### RAW DATA
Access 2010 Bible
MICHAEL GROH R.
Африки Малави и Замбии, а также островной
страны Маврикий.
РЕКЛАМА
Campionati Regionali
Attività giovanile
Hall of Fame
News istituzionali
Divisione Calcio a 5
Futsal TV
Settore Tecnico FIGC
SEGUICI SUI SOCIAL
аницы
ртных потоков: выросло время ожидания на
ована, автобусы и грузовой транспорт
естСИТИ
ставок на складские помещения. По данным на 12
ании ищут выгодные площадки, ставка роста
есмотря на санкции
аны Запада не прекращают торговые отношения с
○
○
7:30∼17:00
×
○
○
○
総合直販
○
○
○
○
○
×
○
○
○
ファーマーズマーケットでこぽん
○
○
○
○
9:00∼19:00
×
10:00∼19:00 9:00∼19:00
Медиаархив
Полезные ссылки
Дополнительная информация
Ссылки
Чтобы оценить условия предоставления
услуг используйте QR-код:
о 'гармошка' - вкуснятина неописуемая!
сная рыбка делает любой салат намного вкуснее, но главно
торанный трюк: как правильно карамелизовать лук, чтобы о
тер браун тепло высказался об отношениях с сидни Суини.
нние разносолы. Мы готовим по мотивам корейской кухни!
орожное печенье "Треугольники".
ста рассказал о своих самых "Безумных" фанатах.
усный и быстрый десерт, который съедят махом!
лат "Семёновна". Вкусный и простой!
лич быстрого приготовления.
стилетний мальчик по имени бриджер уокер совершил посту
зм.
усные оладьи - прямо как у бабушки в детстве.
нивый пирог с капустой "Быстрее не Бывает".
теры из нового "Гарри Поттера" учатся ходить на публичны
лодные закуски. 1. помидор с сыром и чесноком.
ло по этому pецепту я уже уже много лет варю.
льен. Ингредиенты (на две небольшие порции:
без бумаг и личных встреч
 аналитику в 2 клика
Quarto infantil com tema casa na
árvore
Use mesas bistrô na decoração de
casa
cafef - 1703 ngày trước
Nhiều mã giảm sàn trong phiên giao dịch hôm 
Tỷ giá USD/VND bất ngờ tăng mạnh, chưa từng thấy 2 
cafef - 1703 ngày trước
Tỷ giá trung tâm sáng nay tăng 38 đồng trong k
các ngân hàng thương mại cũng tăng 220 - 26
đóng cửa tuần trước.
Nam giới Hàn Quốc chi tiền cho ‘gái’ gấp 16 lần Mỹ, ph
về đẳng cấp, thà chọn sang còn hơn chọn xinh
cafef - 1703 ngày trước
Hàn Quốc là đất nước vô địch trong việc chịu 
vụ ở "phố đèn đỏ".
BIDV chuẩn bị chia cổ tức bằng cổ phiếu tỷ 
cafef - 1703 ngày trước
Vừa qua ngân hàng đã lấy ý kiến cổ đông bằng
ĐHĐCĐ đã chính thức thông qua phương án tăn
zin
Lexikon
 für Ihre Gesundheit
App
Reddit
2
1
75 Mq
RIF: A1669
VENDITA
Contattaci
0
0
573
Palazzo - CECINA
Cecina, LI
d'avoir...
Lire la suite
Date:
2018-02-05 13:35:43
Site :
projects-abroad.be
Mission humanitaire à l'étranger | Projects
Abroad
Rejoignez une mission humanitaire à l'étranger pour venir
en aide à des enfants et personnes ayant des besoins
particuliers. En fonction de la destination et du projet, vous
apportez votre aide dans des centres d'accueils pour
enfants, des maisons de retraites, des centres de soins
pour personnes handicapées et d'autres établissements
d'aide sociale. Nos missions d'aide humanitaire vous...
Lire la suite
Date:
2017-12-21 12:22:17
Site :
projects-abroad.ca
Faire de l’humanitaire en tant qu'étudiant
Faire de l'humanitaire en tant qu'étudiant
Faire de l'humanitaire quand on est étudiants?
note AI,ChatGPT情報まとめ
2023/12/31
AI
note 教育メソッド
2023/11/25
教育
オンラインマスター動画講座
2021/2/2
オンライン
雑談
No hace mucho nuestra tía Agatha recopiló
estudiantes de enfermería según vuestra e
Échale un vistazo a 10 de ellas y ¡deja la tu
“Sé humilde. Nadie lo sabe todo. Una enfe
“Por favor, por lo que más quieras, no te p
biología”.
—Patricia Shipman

### TASK GOAL
In the answer, include exactly the lines from the line containing "Nhiều mã giảm sàn trong phiên giao dịch hôm" through the end of the data, and nothing else.

### FINISHED EXERCISE
Nhiều mã giảm sàn trong phiên giao dịch hôm 
Tỷ giá USD/VND bất ngờ tăng mạnh, chưa từng thấy 2 
cafef - 1703 ngày trước
Tỷ giá trung tâm sáng nay tăng 38 đồng trong k
các ngân hàng thương mại cũng tăng 220 - 26
đóng cửa tuần trước.
Nam giới Hàn Quốc chi tiền cho ‘gái’ gấp 16 lần Mỹ, ph
về đẳng cấp, thà chọn sang còn hơn chọn xinh
cafef - 1703 ngày trước
Hàn Quốc là đất nước vô địch trong việc chịu 
vụ ở "phố đèn đỏ".
BIDV chuẩn bị chia cổ tức bằng cổ phiếu tỷ 
cafef - 1703 ngày trước
Vừa qua ngân hàng đã lấy ý kiến cổ đông bằng
ĐHĐCĐ đã chính thức thông qua phương án tăn
zin
Lexikon
 für Ihre Gesundheit
App
Reddit
2
1
75 Mq
RIF: A1669
VENDITA
Contattaci
0
0
573
Palazzo - CECINA
Cecina, LI
d'avoir...
Lire la suite
Date:
2018-02-05 13:35:43
Site :
projects-abroad.be
Mission humanitaire à l'étranger | Projects
Abroad
Rejoignez une mission humanitaire à l'étranger pour venir
en aide à des enfants et personnes ayant des besoins
particuliers. En fonction de la destination et du projet, vous
apportez votre aide dans des centres d'accueils pour
enfants, des maisons de retraites, des centres de soins
pour personnes handicapées et d'autres établissements
d'aide sociale. Nos missions d'aide humanitaire vous...
Lire la suite
Date:
2017-12-21 12:22:17
Site :
projects-abroad.ca
Faire de l’humanitaire en tant qu'étudiant
Faire de l'humanitaire en tant qu'étudiant
Faire de l'humanitaire quand on est étudiants?
note AI,ChatGPT情報まとめ
2023/12/31
AI
note 教育メソッド
2023/11/25
教育
オンラインマスター動画講座
2021/2/2
オンライン
雑談
No hace mucho nuestra tía Agatha recopiló
estudiantes de enfermería según vuestra e
Échale un vistazo a 10 de ellas y ¡deja la tu
“Sé humilde. Nadie lo sabe todo. Una enfe
“Por favor, por lo que más quieras, no te p
biología”.
—Patricia Shipman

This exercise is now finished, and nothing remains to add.